At best  – go outside – where things are moving and changing randomly, ... surprisingly, ... amazingly, ... then:


 – extract from Going on the Lookout
Find a blank wall, or a monotonous area of sky, anything which has no focal point, and fix your eyes on it – but look at and concentrate on all the interesting things happening everywhere else. It is especially stimulating to pay attention around the periphery.


 – extract from The Simple Sense of Now
Because sounds are often quiet or quick, and especially nowadays with the constant noise of machines, it is necessary to listen out, to listen actively.

Listen out for changes. Listen out for sudden sounds, nearby and in the distance. Animals listen out for quick warning signs, such as bangs, but even quiet sounds, like a twig snapping, are important.

It depends on where you are and what sort of background noises there are, but i often find it useful to listen out for children and dogs. At night for hedgehogs and owls. You might not hear them, that's irrelevant, listening out for them is the vital part.

If you do these first two exercises as well as you can, for one minute a day, for a week, i guarantee you'll have some unusual experience of wholeness, and/or stopping the thoughts for a second.

Going Panoramic

 – extract from The Exploration of Panoramic Exercises
All the exercises are good to do for half a minute a day. The smelling exercise needs a minute. So it should take about two minutes all together.

Short periods reduce the concentrated work-load, make it easy, make it fun. Firstly, if it's interesting or enjoyable you'll want to repeat it. Also, short regular periods of stimulation will act as a catalyst: they are the best way to tell your subconscious "it's time to remember".

Smelling and Tasting

 – extract from Mindfulness of Breathing and Smelling
If you concentrate exclusively on incoming scents, you will soon get dizzy. Noticing the contrasting smell of your own out breath, regulates the speed of breathing.
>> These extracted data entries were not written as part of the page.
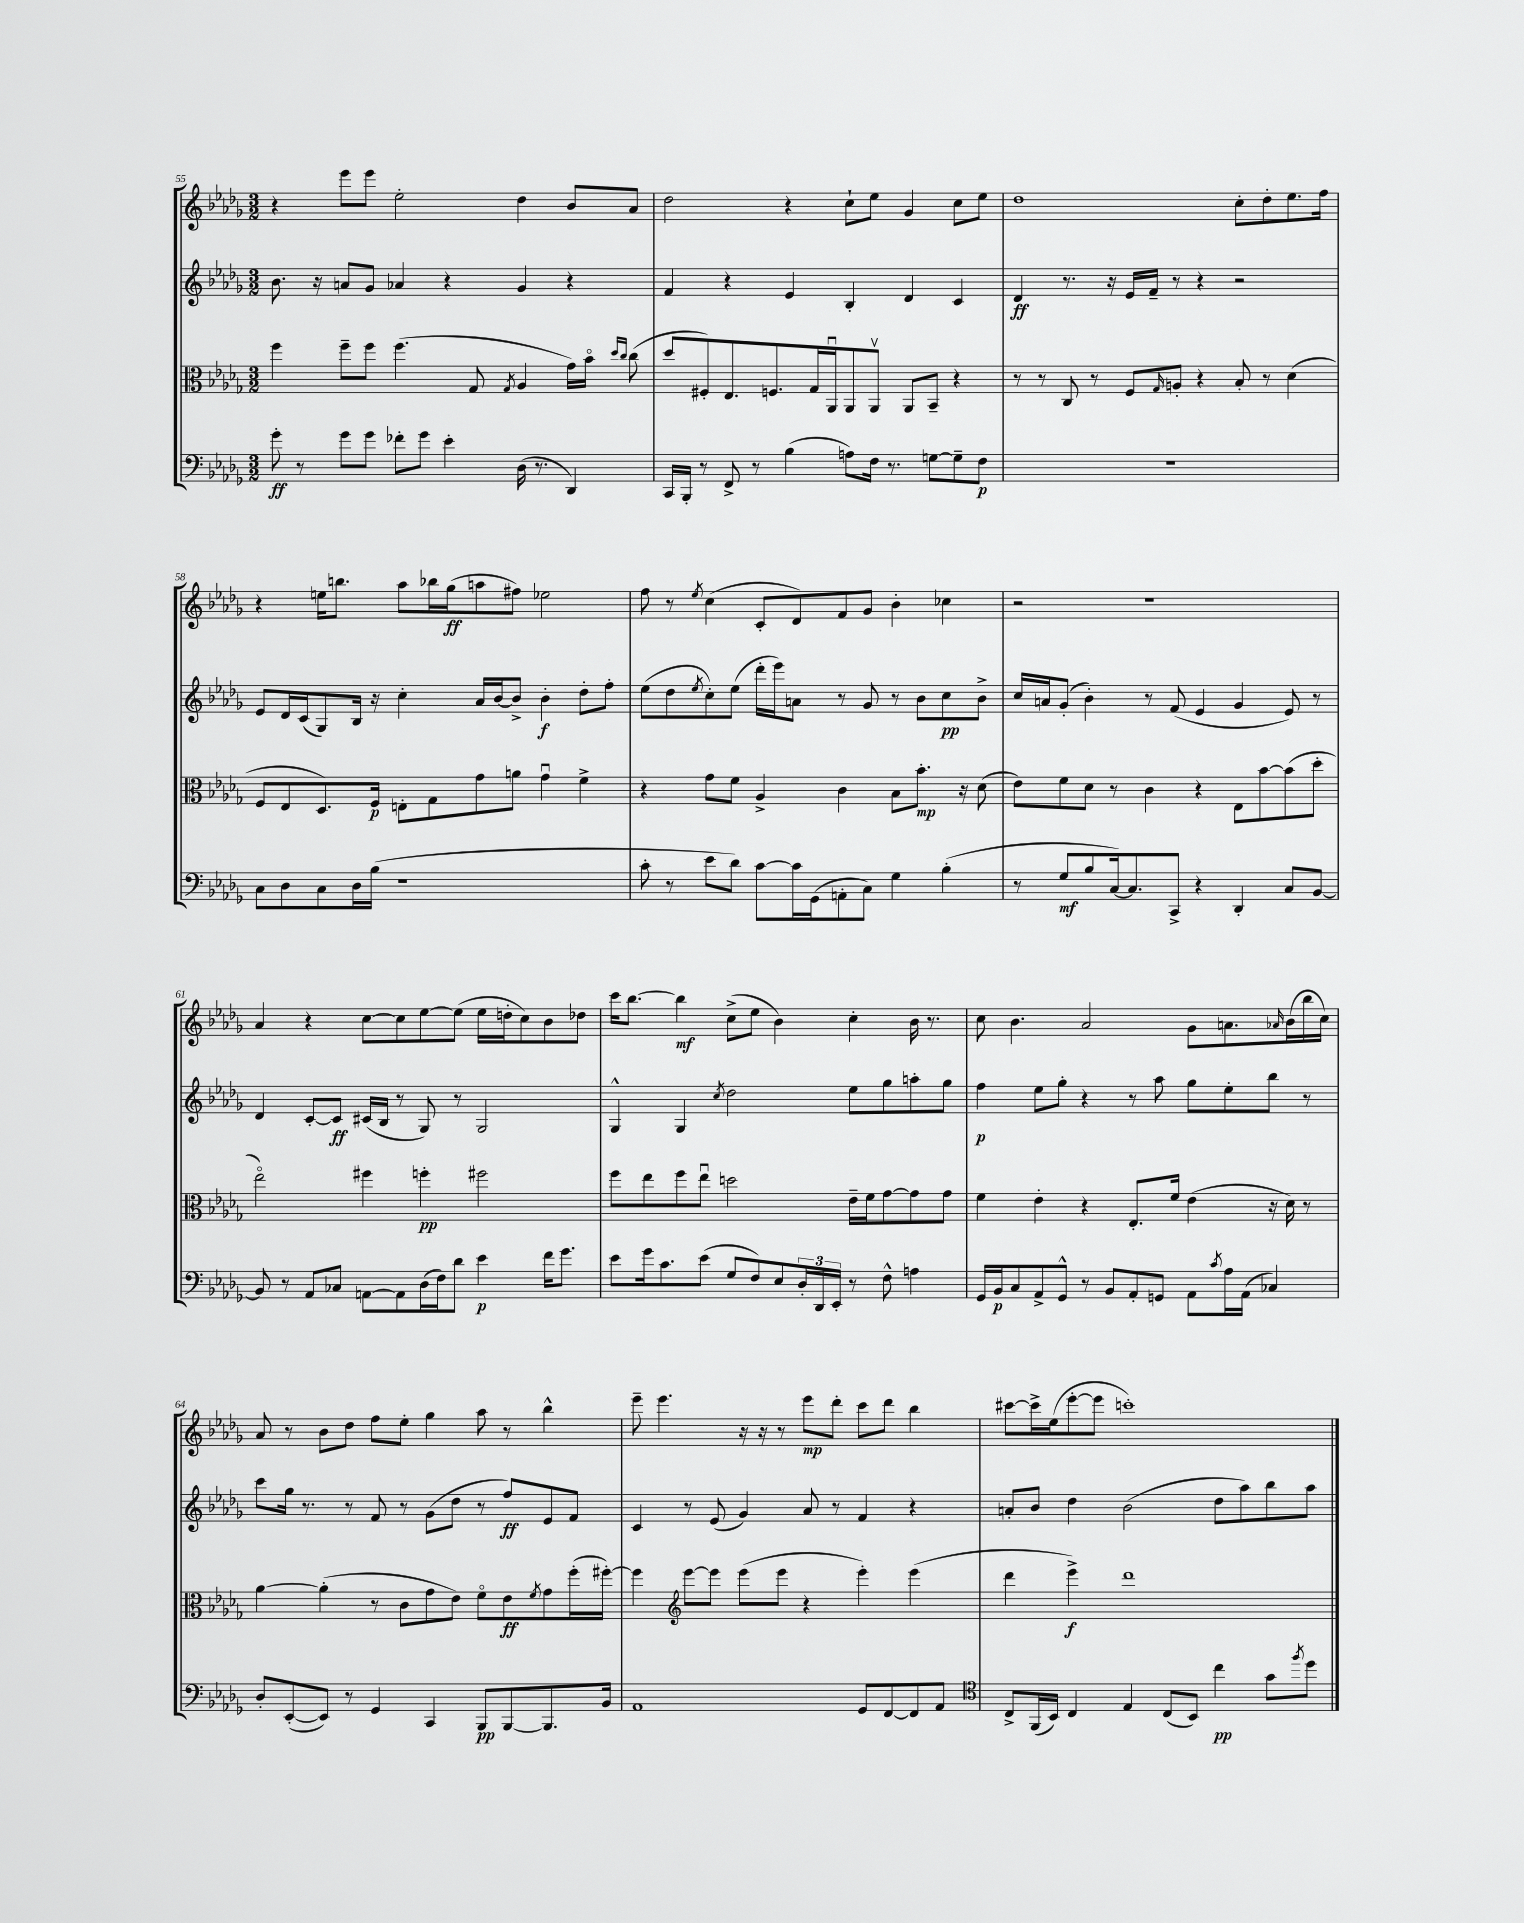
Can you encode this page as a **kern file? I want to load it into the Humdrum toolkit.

**kern	**kern	**kern	**kern
*staff4	*staff3	*staff2	*staff1
*clefF4	*clefC3	*clefG2	*clefG2
*k[b-e-a-d-g-]	*k[b-e-a-d-g-]	*k[b-e-a-d-g-]	*k[b-e-a-d-g-]
*M3/2	*M3/2	*M3/2	*M3/2
8g-'	4ff	8.b-	4r
8r	.	.	.
.	.	16r	.
8g-	8ff~	8a	8eee-
8g-	8ff	8g-	8eee-
8f-'	(4.ff	4a-	2ee-'
8g-	.	.	.
4e-'	.	4r	.
.	8G-	.	.
.	8qG-	.	.
(16D-	4A-	4g-	4dd-
8.r	.	.	.
4DD-)	16g-)	4r	8b-
.	16b-o	.	.
.	16qqdd-	.	.
.	16qqcc	.	.
.	(8cc	.	8a-
=	=	=	=
16CC	8dd-	4f	2dd-
16BBB-'	.	.	.
8r	8F#')	.	.
8FF^	8.E-	4r	.
8r	.	.	.
.	8.F	.	.
(4B-	.	4e-	4r
.	16G-	.	.
.	16AA-u	.	.
8A)	8AA-	4B-'	8cc`
16F	8AA-v	.	8ee-
8.r	.	.	.
.	8AA-	4d-	4g-
[8G	8BB-~	.	.
8G~]	4r	4c	8cc
8F	.	.	8ee-
=	=	=	=
1.r	8r	4d-	1dd-
.	8r	.	.
.	8C	8.r	.
.	8r	.	.
.	.	16r	.
.	8F	16e-	.
.	.	16f~	.
.	16qqG-	.	.
.	8A'	8r	.
.	4r	4r	.
.	8B-'	2r	8cc'
.	8r	.	8dd-'
.	(4d-	.	8.ee-
.	.	.	16ff
=	=	=	=
8C	8F	8e-	4r
8D-	8E-	16d-	.
.	.	(16c	.
8C	8.D-)	8G-)	16ee
.	.	.	8.bb
16D-	.	16B-	.
(16B-	16F	16r	.
1r	8E'	4cc'	8aa-
.	8G-	.	16bb-
.	.	.	(16gg-
.	8g-	16a-	8aa
.	.	[16b-	.
.	8a	8b-^]	8ff#)
.	4g-u	4b-'	2ee-
.	4f^	8dd-'	.
.	.	8ff'	.
=	=	=	=
8c'	4r	(8ee-	8ff
8r	.	8dd-	8r
.	.	8qee-	8qee-
8e-	8g-	8cc')	(4cc
8d-)	8f	(8ee-	.
[8c	4A-^	16ddd-'	8c'
.	.	16eee-)	.
16c]	.	8a	8d-)
(16GG-	.	.	.
8AA'	4c	8r	8f
8C)	.	8g-	8g-
4G-	8B-	8r	4b-'
.	8.b-'	8b-	.
(4B-'	.	8cc	4cc-
.	16r	.	.
.	(8d-	8b-^	.
=	=	=	=
8r	8e-)	16cc	2r
.	.	16a	.
8G-	8f	(8g-'	.
8B-	8d-	4b-')	.
[16C)	8r	.	.
8.C]	.	.	.
.	4c	8r	1r
8CC^	.	(8f	.
4r	4r	4e-	.
4DD-'	8E-	4g-	.
.	[8b-	.	.
8C	(8b-]	8e-)	.
[8BB-	8dd-'	8r	.
=	=	=	=
8BB-]	2ee-o)	4d-	4a-
8r	.	.	.
8AA-	.	[8c'	4r
8C-	.	8c]	.
[8AA	4ff#	(16c#	[8cc
.	.	16B-	.
8AA]	.	8r	8cc]
(16D-	4ff'	8G-)	[8ee-
16F)	.	.	.
8d-	.	8r	(8ee-]
4e-	2ff#	2G-	16ee-
.	.	.	16dd'
.	.	.	8cc)
16f	.	.	8b-
8.g-	.	.	.
.	.	.	8dd-
=	=	=	=
8e-	8ff	4G-^^	16ccc
.	.	.	[8.bb-
16g-	8ee-	.	.
8.c	.	.	.
.	8ff	4G-	4bb-]
(8e-	8ee-u	.	.
.	.	8qcc	.
8G-	2dd	2dd-	(8cc^
8F)	.	.	8ee-
8E-	.	.	4b-)
24D-'	.	.	.
24DD-	.	.	.
24EE-'	.	.	.
8r	16e-~	8ee-	4cc'
.	16f	.	.
8F^^	[8g-	8gg-	.
4A	8g-]	8aa'	16b-
.	.	.	8.r
.	8g-	8gg-	.
=	=	=	=
16GG-	4f	4ff	8cc
16BB-	.	.	.
8C	.	.	4.b-
8AA-^	4e-'	8ee-	.
8GG-^^	.	8gg-'	.
8r	4r	4r	2a-
8BB-	.	.	.
8AA-'	8.E-'	8r	.
8GG	.	8aa-	.
.	16f	.	.
8AA-	(4e-	8gg-	8g-
8qc	.	.	.
16A-	.	8ee-'	8.a
(16AA-	.	.	.
4C-)	16r	8bb-	.
.	.	.	16qqa-
.	16d-)	.	(16b-
.	8r	8r	16bb-
.	.	.	16cc)
=	=	=	=
8D-'	[4a-	8ccc	8a-
([8EE-'	.	16gg-	8r
.	.	8.r	.
8EE-])	(4a-']	.	8b-
8r	.	8r	8dd-
4GG-	8r	8f	8ff
.	8c	8r	8ee-'
4CC	8g-	(8g-	4gg-
.	8e-)	8dd-	.
8BBB-	8fo	8r	8aa-
[8BBB-	8e-	8ff)	8r
.	8qf	.	.
8.BBB-]	8g-	8e-	4bb-^^
.	(16ff'	8f	.
16BB-	[16ff#')	.	.
=	=	=	=
1AA-	4ff#]	4c	8eee-~
.	.	.	4.eee-
*	*clefG2	*	*
.	[8eee-	8r	.
.	8eee-]	(8e-	.
.	(8eee-	4g-)	16r
.	.	.	16r
.	8eee-	.	8r
.	4r	8a-	8eee-
.	.	8r	8ddd-'
8GG-	4eee-')	4f	8ccc
[8FF	.	.	8ddd-
8FF]	(4eee-	4r	4bb-
8AA-	.	.	.
=	=	=	=
*clefC4	*	*	*
8C^	4ddd-	8a'	[8ccc#
(16FF	.	8b-	16ccc#^]
16BB-)	.	.	(16ee-
4C	4eee-^)	4dd-	[8eee-'
.	.	.	8eee-]
4E-	1ddd-	(2b-	1ccc')
(8C	.	.	.
8BB-)	.	.	.
4cc	.	8dd-	.
.	.	8aa-)	.
8g-	.	8bb-	.
8qff	.	.	.
8dd-	.	8aa-	.
==	==	==	==
*-	*-	*-	*-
Tasting and smelling are intrinsically connected. The following exercise separates the 'in-smell' and 'out-taste', so that the contrasts become clearer.

As you breathe out, open your mouth very slightly, with the lips just touching and you will taste your out-breath.

Then leave the lips very slightly open, and 'smell-in' through your nose. As you 'smell-in', something will close off like a valve at the back of your mouth. This will give you the impression that the 'in-smell' fills behind the cheek bones, the middle, top, and back of your head.

'Smell-in' through your nose and 'Taste-out' through your mouth

Let the residue of the in-smell and the out-taste build up - in the nostrils, nasal canals, head, etc., and the mouth, throat, etc., - over a period of five breaths, - savour those taste and smell residues.